CAIRO: Responding to local investors’ long-running push to introduce a broader index to the Egyptian Stock Exchange, officials this week launched the EGX 70 to complement the traditional benchmark EGX 30, formerly known as the CASE 30.
Many market players, mostly local retailers and institutions, had long been calling for an index that displayed the performance of companies with smaller capitalizations than those listed on the EGX 30.
“There has been a lot of preparation for this, said Mohamed Radwan, a broker with Pharos Securities. “A lot of clients were frustrated by the fact that the CASE 30 was the main indicator.
The new index includes the 70 most actively traded companies – excluding those on the EGX 30 – irrespective of size or market capitalization. The value of the index is calculated using the shift in the closing prices of the listed stocks.
The index’s constituents are strewn across a variety of industries. Suez Cement, Eastern Tobacco, Pyramisa Hotels, Nile Matches and Cairo Poultry are all listed, for instance.
Included stocks will be reviewed twice per year and removed if they have not been traded in large enough volumes or frequently enough.

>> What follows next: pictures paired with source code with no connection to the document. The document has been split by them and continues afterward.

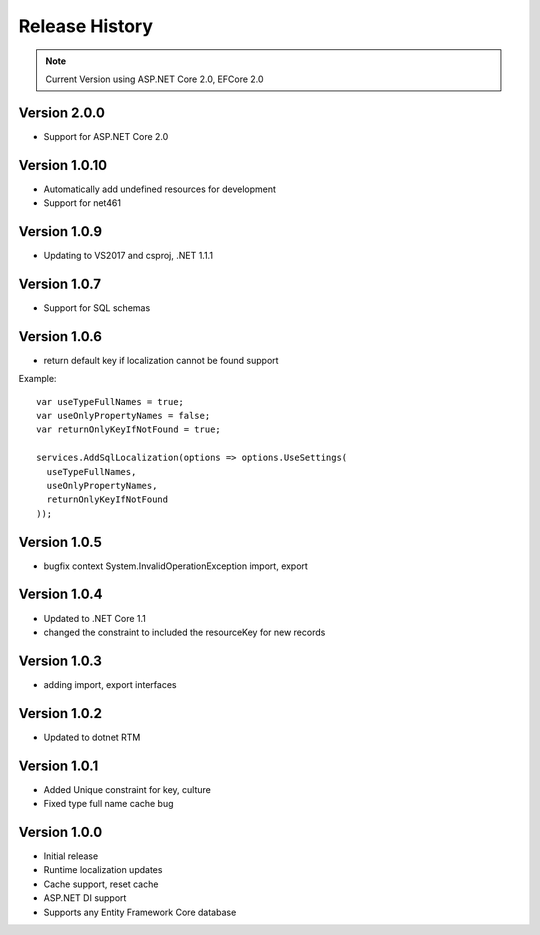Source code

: Release History
============

.. note::
    Current Version using ASP.NET Core 2.0, EFCore 2.0

	
Version 2.0.0
-------------

* Support for ASP.NET Core 2.0

Version 1.0.10
-------------

* Automatically add undefined resources for development
* Support for net461

Version 1.0.9
-------------

* Updating to VS2017 and csproj, .NET 1.1.1

Version 1.0.7
-------------

* Support for SQL schemas

Version 1.0.6
-------------
* return default key if localization cannot be found support

.. highlight:: csharp

Example::

	var useTypeFullNames = true;
	var useOnlyPropertyNames = false;
	var returnOnlyKeyIfNotFound = true;

	services.AddSqlLocalization(options => options.UseSettings(
	  useTypeFullNames, 
	  useOnlyPropertyNames, 
	  returnOnlyKeyIfNotFound
	));


Version 1.0.5
-------------

* bugfix context System.InvalidOperationException import, export

Version 1.0.4
-------------

* Updated to .NET Core 1.1
* changed the constraint to included the resourceKey for new records

Version 1.0.3
-------------

* adding import, export interfaces

Version 1.0.2
-------------

* Updated to dotnet RTM

Version 1.0.1
-------------

* Added Unique constraint for key, culture
* Fixed type full name cache bug

Version 1.0.0
-------------

* Initial release
* Runtime localization updates
* Cache support, reset cache
* ASP.NET DI support
* Supports any Entity Framework Core database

The introduction of the price index came as part of an ongoing attempt to modernize and upgrade the exchange’s facilities and services, officials there said. The new exchange should be useful to all investors in the market, they said, as the 70 newly listed companies in conjunction with the 30 in the old benchmark will comprise the vast majority of trading.
But the EGX 70 is not likely to affect business at brokerages that deal with larger investors, who tend to trade in higher-capital companies, Radwan said. Much of the exchange’s activity is concentrated in the top; the most active 10 constitute about 60 percent of the total volume and value traded.
“Mainly local funds that are specialized in small and medium caps will likely use the new index, he said.
As well as announcing that they would rename the CASE 30, exchange officials said they would begin to denominate the benchmark index in dollars in order to help foreign investors and others compare it with other exchanges’ performances or with other investment instruments.
This, Radwan said, is likely in response to analysts’ predictions that the Egyptian pound will continue to depreciate through the year.
It is too soon to tell whether this is a good move or not, he said. “We should see what’s going to happen first, see some history first, then we decide, he said.
After hitting a lifetime high in May last year, the Egyptian Exchange’s main benchmark index has slid to less than a third of its peak value, struck hard as foreign investors retreated following the deepening of the financial crisis.
The new EGX 70 closed at 439.27 points yesterday, down from 445.5 on Sunday.